What you should do | Present the lines below again, exactly as they stand.

..........

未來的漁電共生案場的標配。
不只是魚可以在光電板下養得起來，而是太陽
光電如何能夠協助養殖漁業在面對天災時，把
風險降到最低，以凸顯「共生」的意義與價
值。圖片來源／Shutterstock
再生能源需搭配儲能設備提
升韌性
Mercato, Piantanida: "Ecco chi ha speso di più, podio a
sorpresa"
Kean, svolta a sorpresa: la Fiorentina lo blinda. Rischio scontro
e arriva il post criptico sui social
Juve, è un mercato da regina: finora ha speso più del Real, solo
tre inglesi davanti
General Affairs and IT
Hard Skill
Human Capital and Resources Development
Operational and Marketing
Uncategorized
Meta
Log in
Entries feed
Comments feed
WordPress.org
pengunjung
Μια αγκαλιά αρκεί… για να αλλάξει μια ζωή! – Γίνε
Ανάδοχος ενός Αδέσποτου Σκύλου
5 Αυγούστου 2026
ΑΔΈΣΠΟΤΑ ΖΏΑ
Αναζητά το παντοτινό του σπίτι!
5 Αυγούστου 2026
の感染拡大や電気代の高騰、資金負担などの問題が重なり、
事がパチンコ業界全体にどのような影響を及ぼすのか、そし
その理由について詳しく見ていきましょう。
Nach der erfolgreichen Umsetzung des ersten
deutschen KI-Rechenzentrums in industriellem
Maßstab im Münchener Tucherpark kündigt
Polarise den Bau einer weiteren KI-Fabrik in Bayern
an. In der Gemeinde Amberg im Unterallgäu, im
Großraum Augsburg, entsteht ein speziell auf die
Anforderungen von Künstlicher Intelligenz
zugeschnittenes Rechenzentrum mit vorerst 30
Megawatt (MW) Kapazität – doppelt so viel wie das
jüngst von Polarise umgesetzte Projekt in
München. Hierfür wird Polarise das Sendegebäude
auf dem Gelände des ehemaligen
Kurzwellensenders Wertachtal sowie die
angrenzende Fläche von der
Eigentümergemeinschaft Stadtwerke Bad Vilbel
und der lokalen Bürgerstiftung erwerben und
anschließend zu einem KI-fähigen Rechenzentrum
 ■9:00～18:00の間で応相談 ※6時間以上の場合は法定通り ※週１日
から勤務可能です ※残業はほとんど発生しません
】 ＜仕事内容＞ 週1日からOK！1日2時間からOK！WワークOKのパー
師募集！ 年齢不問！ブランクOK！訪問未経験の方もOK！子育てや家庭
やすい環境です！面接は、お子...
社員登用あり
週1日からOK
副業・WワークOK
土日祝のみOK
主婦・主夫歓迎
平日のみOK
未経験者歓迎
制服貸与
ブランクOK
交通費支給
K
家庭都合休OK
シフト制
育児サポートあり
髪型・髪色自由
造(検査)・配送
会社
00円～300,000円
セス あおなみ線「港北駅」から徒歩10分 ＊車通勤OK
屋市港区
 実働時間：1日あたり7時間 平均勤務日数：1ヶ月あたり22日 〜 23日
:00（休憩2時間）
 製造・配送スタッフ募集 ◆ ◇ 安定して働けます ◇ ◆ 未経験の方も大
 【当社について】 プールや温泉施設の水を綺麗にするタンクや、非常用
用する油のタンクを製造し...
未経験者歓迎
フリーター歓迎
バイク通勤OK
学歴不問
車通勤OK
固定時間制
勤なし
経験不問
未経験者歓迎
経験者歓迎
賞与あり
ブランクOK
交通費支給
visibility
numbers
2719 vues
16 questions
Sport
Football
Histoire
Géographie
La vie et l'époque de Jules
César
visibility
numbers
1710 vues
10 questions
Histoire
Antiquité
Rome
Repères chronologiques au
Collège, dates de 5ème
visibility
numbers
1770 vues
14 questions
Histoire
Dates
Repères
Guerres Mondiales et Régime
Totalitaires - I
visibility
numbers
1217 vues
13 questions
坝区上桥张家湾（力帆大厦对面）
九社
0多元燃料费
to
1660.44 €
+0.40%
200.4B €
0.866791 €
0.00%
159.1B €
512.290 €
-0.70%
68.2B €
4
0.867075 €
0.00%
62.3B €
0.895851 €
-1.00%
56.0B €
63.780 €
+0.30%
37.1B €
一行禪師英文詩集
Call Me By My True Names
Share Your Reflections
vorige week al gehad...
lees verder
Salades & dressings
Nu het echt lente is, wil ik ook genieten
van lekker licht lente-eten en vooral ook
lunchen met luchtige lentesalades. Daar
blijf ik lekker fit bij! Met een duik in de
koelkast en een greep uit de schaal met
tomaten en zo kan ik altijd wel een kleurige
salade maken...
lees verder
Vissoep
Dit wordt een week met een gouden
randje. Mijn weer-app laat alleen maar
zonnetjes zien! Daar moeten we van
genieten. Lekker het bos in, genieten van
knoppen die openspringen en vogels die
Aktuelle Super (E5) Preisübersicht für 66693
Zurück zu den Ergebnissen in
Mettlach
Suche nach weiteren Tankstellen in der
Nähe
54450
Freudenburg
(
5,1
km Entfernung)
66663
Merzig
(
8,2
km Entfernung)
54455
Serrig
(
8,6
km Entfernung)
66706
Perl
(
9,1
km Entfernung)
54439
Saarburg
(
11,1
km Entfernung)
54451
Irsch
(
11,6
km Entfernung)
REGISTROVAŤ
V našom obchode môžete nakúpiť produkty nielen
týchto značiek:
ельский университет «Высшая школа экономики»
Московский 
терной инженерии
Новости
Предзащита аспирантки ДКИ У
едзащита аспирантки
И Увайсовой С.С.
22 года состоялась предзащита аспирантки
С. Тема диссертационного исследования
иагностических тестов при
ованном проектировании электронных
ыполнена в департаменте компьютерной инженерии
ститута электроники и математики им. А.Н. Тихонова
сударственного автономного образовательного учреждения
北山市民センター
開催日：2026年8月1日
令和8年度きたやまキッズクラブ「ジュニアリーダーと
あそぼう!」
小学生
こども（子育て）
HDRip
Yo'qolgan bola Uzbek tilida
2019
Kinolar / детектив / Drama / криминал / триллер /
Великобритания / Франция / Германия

..........

Written response |
未來的漁電共生案場的標配。
不只是魚可以在光電板下養得起來，而是太陽
光電如何能夠協助養殖漁業在面對天災時，把
風險降到最低，以凸顯「共生」的意義與價
值。圖片來源／Shutterstock
再生能源需搭配儲能設備提
升韌性
Mercato, Piantanida: "Ecco chi ha speso di più, podio a
sorpresa"
Kean, svolta a sorpresa: la Fiorentina lo blinda. Rischio scontro
e arriva il post criptico sui social
Juve, è un mercato da regina: finora ha speso più del Real, solo
tre inglesi davanti
General Affairs and IT
Hard Skill
Human Capital and Resources Development
Operational and Marketing
Uncategorized
Meta
Log in
Entries feed
Comments feed
WordPress.org
pengunjung
Μια αγκαλιά αρκεί… για να αλλάξει μια ζωή! – Γίνε
Ανάδοχος ενός Αδέσποτου Σκύλου
5 Αυγούστου 2026
ΑΔΈΣΠΟΤΑ ΖΏΑ
Αναζητά το παντοτινό του σπίτι!
5 Αυγούστου 2026
の感染拡大や電気代の高騰、資金負担などの問題が重なり、
事がパチンコ業界全体にどのような影響を及ぼすのか、そし
その理由について詳しく見ていきましょう。
Nach der erfolgreichen Umsetzung des ersten
deutschen KI-Rechenzentrums in industriellem
Maßstab im Münchener Tucherpark kündigt
Polarise den Bau einer weiteren KI-Fabrik in Bayern
an. In der Gemeinde Amberg im Unterallgäu, im
Großraum Augsburg, entsteht ein speziell auf die
Anforderungen von Künstlicher Intelligenz
zugeschnittenes Rechenzentrum mit vorerst 30
Megawatt (MW) Kapazität – doppelt so viel wie das
jüngst von Polarise umgesetzte Projekt in
München. Hierfür wird Polarise das Sendegebäude
auf dem Gelände des ehemaligen
Kurzwellensenders Wertachtal sowie die
angrenzende Fläche von der
Eigentümergemeinschaft Stadtwerke Bad Vilbel
und der lokalen Bürgerstiftung erwerben und
anschließend zu einem KI-fähigen Rechenzentrum
 ■9:00～18:00の間で応相談 ※6時間以上の場合は法定通り ※週１日
から勤務可能です ※残業はほとんど発生しません
】 ＜仕事内容＞ 週1日からOK！1日2時間からOK！WワークOKのパー
師募集！ 年齢不問！ブランクOK！訪問未経験の方もOK！子育てや家庭
やすい環境です！面接は、お子...
社員登用あり
週1日からOK
副業・WワークOK
土日祝のみOK
主婦・主夫歓迎
平日のみOK
未経験者歓迎
制服貸与
ブランクOK
交通費支給
K
家庭都合休OK
シフト制
育児サポートあり
髪型・髪色自由
造(検査)・配送
会社
00円～300,000円
セス あおなみ線「港北駅」から徒歩10分 ＊車通勤OK
屋市港区
 実働時間：1日あたり7時間 平均勤務日数：1ヶ月あたり22日 〜 23日
:00（休憩2時間）
 製造・配送スタッフ募集 ◆ ◇ 安定して働けます ◇ ◆ 未経験の方も大
 【当社について】 プールや温泉施設の水を綺麗にするタンクや、非常用
用する油のタンクを製造し...
未経験者歓迎
フリーター歓迎
バイク通勤OK
学歴不問
車通勤OK
固定時間制
勤なし
経験不問
未経験者歓迎
経験者歓迎
賞与あり
ブランクOK
交通費支給
visibility
numbers
2719 vues
16 questions
Sport
Football
Histoire
Géographie
La vie et l'époque de Jules
César
visibility
numbers
1710 vues
10 questions
Histoire
Antiquité
Rome
Repères chronologiques au
Collège, dates de 5ème
visibility
numbers
1770 vues
14 questions
Histoire
Dates
Repères
Guerres Mondiales et Régime
Totalitaires - I
visibility
numbers
1217 vues
13 questions
坝区上桥张家湾（力帆大厦对面）
九社
0多元燃料费
to
1660.44 €
+0.40%
200.4B €
0.866791 €
0.00%
159.1B €
512.290 €
-0.70%
68.2B €
4
0.867075 €
0.00%
62.3B €
0.895851 €
-1.00%
56.0B €
63.780 €
+0.30%
37.1B €
一行禪師英文詩集
Call Me By My True Names
Share Your Reflections
vorige week al gehad...
lees verder
Salades & dressings
Nu het echt lente is, wil ik ook genieten
van lekker licht lente-eten en vooral ook
lunchen met luchtige lentesalades. Daar
blijf ik lekker fit bij! Met een duik in de
koelkast en een greep uit de schaal met
tomaten en zo kan ik altijd wel een kleurige
salade maken...
lees verder
Vissoep
Dit wordt een week met een gouden
randje. Mijn weer-app laat alleen maar
zonnetjes zien! Daar moeten we van
genieten. Lekker het bos in, genieten van
knoppen die openspringen en vogels die
Aktuelle Super (E5) Preisübersicht für 66693
Zurück zu den Ergebnissen in
Mettlach
Suche nach weiteren Tankstellen in der
Nähe
54450
Freudenburg
(
5,1
km Entfernung)
66663
Merzig
(
8,2
km Entfernung)
54455
Serrig
(
8,6
km Entfernung)
66706
Perl
(
9,1
km Entfernung)
54439
Saarburg
(
11,1
km Entfernung)
54451
Irsch
(
11,6
km Entfernung)
REGISTROVAŤ
V našom obchode môžete nakúpiť produkty nielen
týchto značiek:
ельский университет «Высшая школа экономики»
Московский 
терной инженерии
Новости
Предзащита аспирантки ДКИ У
едзащита аспирантки
И Увайсовой С.С.
22 года состоялась предзащита аспирантки
С. Тема диссертационного исследования
иагностических тестов при
ованном проектировании электронных
ыполнена в департаменте компьютерной инженерии
ститута электроники и математики им. А.Н. Тихонова
сударственного автономного образовательного учреждения
北山市民センター
開催日：2026年8月1日
令和8年度きたやまキッズクラブ「ジュニアリーダーと
あそぼう!」
小学生
こども（子育て）
HDRip
Yo'qolgan bola Uzbek tilida
2019
Kinolar / детектив / Drama / криминал / триллер /
Великобритания / Франция / Германия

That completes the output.